You should have advanced knowledge of analyzers and tokenizers before changing the analyzer settings. It is recommended that you follow the general recommendations for Solr when setting field types. For example, using tokenized fields for search, and untokenized fields for sorting or faceting.

The following naming conventions are used in WebSphere Commerce:

fieldName: Tokenized and not case sensitive for example, mfName.
fieldName_cs: Tokenized and case sensitive for example, mfName_cs.
fieldName_ntk: Non-tokenized and not case sensitive for example, mfName_ntk.
fieldName_ntk_cs: Non-tokenized and case sensitive for example, catenttype_id_ntk_cs.

The spellCheck field can be customized to add to or remove content from it to improve the spell check functionality.

For example, you can add more index fields to spell check or remove index fields from it:


<!-- Copy fields for spell check -->
 <copyField source="name" dest="spellCheck"/>
 <copyField source="mfName" dest="spellCheck"/>
 <copyField source="shortDescription" dest="spellCheck"/>
 <copyField source="keyword" dest="spellCheck"/>

The defaultSearch field can be customized to add to or remove content from.
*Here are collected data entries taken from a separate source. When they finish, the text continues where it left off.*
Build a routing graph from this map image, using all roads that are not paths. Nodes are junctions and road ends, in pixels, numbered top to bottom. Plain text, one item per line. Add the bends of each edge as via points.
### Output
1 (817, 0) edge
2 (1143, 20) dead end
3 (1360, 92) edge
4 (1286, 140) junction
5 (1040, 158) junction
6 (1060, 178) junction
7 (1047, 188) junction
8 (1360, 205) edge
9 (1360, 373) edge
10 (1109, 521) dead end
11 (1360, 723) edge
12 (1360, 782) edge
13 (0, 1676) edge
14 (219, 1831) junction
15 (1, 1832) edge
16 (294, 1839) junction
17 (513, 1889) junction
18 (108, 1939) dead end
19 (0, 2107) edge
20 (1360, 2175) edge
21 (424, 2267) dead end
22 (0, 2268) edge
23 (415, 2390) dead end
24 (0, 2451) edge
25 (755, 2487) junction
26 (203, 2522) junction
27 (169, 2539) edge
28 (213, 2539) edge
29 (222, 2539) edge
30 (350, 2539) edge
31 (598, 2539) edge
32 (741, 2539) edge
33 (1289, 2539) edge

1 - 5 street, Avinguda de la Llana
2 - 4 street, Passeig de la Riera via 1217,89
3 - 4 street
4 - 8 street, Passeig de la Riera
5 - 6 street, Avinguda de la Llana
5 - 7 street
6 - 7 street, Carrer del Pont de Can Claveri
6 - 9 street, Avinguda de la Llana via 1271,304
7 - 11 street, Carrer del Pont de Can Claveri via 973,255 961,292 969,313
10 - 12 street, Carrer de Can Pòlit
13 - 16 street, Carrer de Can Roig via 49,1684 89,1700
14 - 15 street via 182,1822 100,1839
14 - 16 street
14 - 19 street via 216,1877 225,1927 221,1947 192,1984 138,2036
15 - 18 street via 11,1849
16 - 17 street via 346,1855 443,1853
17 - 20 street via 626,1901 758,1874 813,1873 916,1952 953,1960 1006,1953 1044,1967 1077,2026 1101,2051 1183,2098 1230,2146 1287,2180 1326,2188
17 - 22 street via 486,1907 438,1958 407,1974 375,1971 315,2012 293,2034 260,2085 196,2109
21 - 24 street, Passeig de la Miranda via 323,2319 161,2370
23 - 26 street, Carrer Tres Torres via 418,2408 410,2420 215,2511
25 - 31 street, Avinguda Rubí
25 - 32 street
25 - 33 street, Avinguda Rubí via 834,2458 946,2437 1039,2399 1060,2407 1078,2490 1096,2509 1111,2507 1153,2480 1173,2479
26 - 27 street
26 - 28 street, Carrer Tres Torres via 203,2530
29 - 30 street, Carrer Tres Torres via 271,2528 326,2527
For example, you can add more index fields to the defaultSearch field:


<!-- Copy fields for default search field -->
 <copyField source="name" dest="defaultSearch"/>
 <copyField source="shortDescription" dest="defaultSearch"/>
 <copyField source="partNumber_ntk" dest="defaultSearch"/>
 <copyField source="keyword" dest="defaultSearch"/>
 <copyField source="cas_f*" dest="defaultSearch"/>
 <copyField source="cai_f*" dest="defaultSearch"/>
 <copyField source="caf_f*" dest="defaultSearch"/>
 <copyField source="ads_f*" dest="defaultSearch"/>
 <copyField source="adi_f*" dest="defaultSearch"/>
 <copyField source="adf_f*" dest="defaultSearch"/>


<copyField source="name" dest="defaultSearch"/>
<copyField source="shortDescription" dest="defaultSearch"/>
<copyField source="partNumber_ntk" dest="defaultSearch"/>
<copyField source="keyword" dest="defaultSearch"/>
<copyField source="cas_f*" dest="defaultSearch"/>
<copyField source="cai_f*" dest="defaultSearch"/>
<copyField source="caf_f*" dest="defaultSearch"/>
<copyField source="nameOverride" dest="defaultSearch"/>
<copyField source="shortDescriptionOverride" dest="defaultSearch"/>
<copyField source="keywordOverride" dest="defaultSearch"/>
<copyField source="categoryname" dest="defaultSearch"/>

When customizing the preprocessor functionality, do not change existing pre-processing configuration files.
Newly created custom preprocess configuration files must start with wc-dataimport-preprocess and end in .xml.
For example, wc-dataimport-preprocess-XXXXX.xml, wc-dataimport-preprocess-custom-listprice.xml.